During periods when Alsace-Lorraine was part of Germany (1871–1918, 1940–1945) the commune was known as Illkirch-Grafenstaden (with a single 'f' in place of the francophone 'ff'): this spelling is still used in German. Among French speakers from outside Alsace the commune is sometimes known colloquially as 'Illkirch' which avoids the needs to grapple with the four syllable German/Alsatian concatenation which some may find challenging.
By population level, Illkirch-Graffenstaden is the third largest commune in the urban community of Strasbourg, the fourth largest in the département and the sixth largest taking together the two departments comprising Alsace.
|Population||9 607||11 648||16 330||19 857||22 307||23 814||26 368|
The larger adjacent communes, like Illkirch-Graffenstaden, are effectively outer suburbs of the Strasbourg conurbation. These include Strasbourg-Meinau, Ostwald and Geispolsheim. Illkirch-Graffenstaden is crossed by the River Ill which here runs from south to north, parallel with and roughly ten kilometres to the west of the River Rhine: the two finally converge a short distance to the north of Strasbourg. The town also lies by the Rhône-Rhine Canal which here runs between the two rivers.
Extensive quarrying has been undertaken in the area for many years, giving rise to a number of small lakes in the region, a couple of which have been adapted for recreational swimming
Illkirch is believed to be a Frankish foundation. The town, like Alsace/Elsaß, takes the first syllable of its name from the river that crosses it: the second syllable is simply the local word for a church. The spelling of the name has changed as the language has developed: Ellofanum (720), Illechilechen (826), Illenkirche (845), Illekiriche (920), Illachirecha (1163) and Illenkirchen (1172) which mutated into the contemporary name, Illkirch.
When Rudolf von Habsburg was elected King of the Romans in 1273, he urgently needed military help from his leading supporters against his rival, King Ottokar II of Bohemia, who was reluctant to accept Rudolf as emperor. As a reward for their services, Rudolf in 1284 elevated several leading Strasbourgers to the knighthood. To his favoured supporter, Bernhard von Müllenheim, he also granted the ford at Grafenstaden, with the right to levy tolls on travellers: the value of the concession was enhanced by the absence of any bridge. Hitherto the citizens of Strasbourg had been able to use the Grafenstaden ford without payment, and in 1391 ownership of the ford reverted to the city: from that year, there was a requirement weekly to transfer money collected from tolls to Strasbourg.

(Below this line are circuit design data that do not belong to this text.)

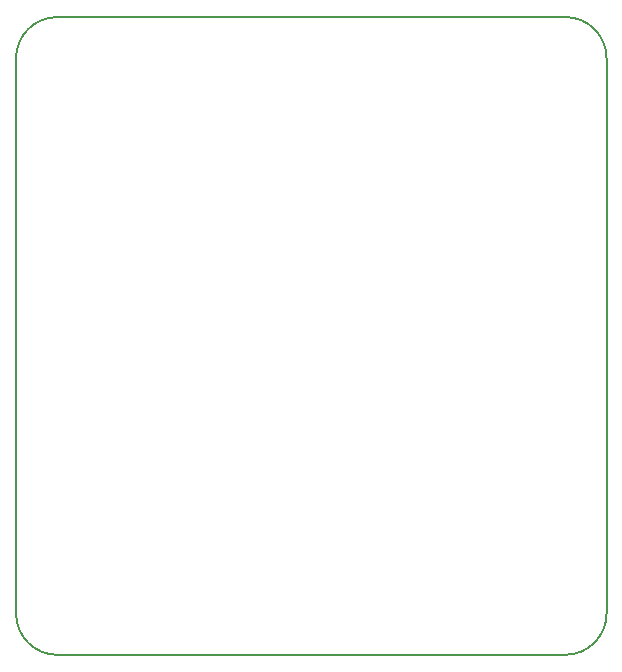
<source format=gbr>
G04 start of page 6 for group 4 idx 4 *
G04 Title: (unknown), outline *
G04 Creator: pcb 1.99z *
G04 CreationDate: Wed 03 Sep 2014 19:39:49 GMT UTC *
G04 For: rbarlow *
G04 Format: Gerber/RS-274X *
G04 PCB-Dimensions (mm): 70.00 74.00 *
G04 PCB-Coordinate-Origin: lower left *
%MOMM*%
%FSLAX43Y43*%
%LNOUTLINE*%
%ADD94C,0.200*%
G54D94*X13500Y64000D02*X56500D01*
X60000Y60500D02*Y13500D01*
X10000D02*Y60500D01*
X56500Y10000D02*X13500D01*
X10000Y60500D02*G75*G02X13500Y64000I3500J0D01*G01*
X56500D02*G75*G02X60000Y60500I0J-3500D01*G01*
X56500Y10000D02*G75*G03X60000Y13500I0J3500D01*G01*
X10000D02*G75*G03X13500Y10000I3500J0D01*G01*
M02*

</source>
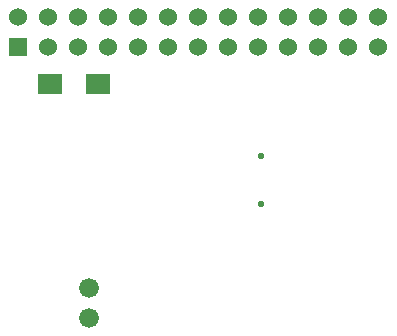
<source format=gbr>
G04 #@! TF.FileFunction,Soldermask,Top*
%FSLAX46Y46*%
G04 Gerber Fmt 4.6, Leading zero omitted, Abs format (unit mm)*
G04 Created by KiCad (PCBNEW 4.0.1-stable) date 7/11/2016 2:58:10 PM*
%MOMM*%
G01*
G04 APERTURE LIST*
%ADD10C,0.150000*%
%ADD11R,1.524000X1.524000*%
%ADD12C,1.524000*%
%ADD13C,1.676400*%
%ADD14C,0.550000*%
%ADD15R,2.000000X1.700000*%
G04 APERTURE END LIST*
D10*
D11*
X1905000Y-4445000D03*
D12*
X1905000Y-1905000D03*
X4445000Y-4445000D03*
X4445000Y-1905000D03*
X6985000Y-4445000D03*
X6985000Y-1905000D03*
X9525000Y-4445000D03*
X9525000Y-1905000D03*
X12065000Y-4445000D03*
X12065000Y-1905000D03*
X14605000Y-4445000D03*
X14605000Y-1905000D03*
X17145000Y-4445000D03*
X17145000Y-1905000D03*
X19685000Y-4445000D03*
X19685000Y-1905000D03*
X22225000Y-4445000D03*
X22225000Y-1905000D03*
X24765000Y-4445000D03*
X24765000Y-1905000D03*
X27305000Y-4445000D03*
X27305000Y-1905000D03*
X29845000Y-4445000D03*
X29845000Y-1905000D03*
X32385000Y-4445000D03*
X32385000Y-1905000D03*
D13*
X7874000Y-24892000D03*
X7874000Y-27432000D03*
D14*
X22462000Y-17748000D03*
X22462000Y-13748000D03*
D15*
X4604000Y-7620000D03*
X8604000Y-7620000D03*
M02*

</source>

Historians know of Illkirch from the Illkirch Capitulation Document. In 1681, facing the prospect of imminent French invasion, Hans Georg von Zedlitz, mayor of Strasbourg, tried to obtain imperial support to turn back the advancing soldiers from Strasbourg, which enjoyed privileged status as a free imperial city. Imperial support did not materialize, however, and in order to avoid greater suffering von Zedlitz was finally obliged to sign the Surrender Document of Illkirch on 30 September 1681.
Graffenstaden was a village bordering Illkirch: the two communes were merged for economic reasons between 1790 and 1794.
After the First World War the largest employer was the Société Alsacienne de Constructions Mécaniques (SACM), a heavy engineering business that specialised in the manufacture of railway locomotives and machine tools. The factory had originally been built before the annexation of Alsace by Germany, but had been operated separately as a German business between 1871 and 1918. Although heavy engineering still plays a part in the local economy, the second half of the twentieth century saw a massive decline in the sector and much of the old industrial site is today covered by a large shopping centre, offices and even residential developments. Today it is the tertiary sector that provides most of the employment in the area.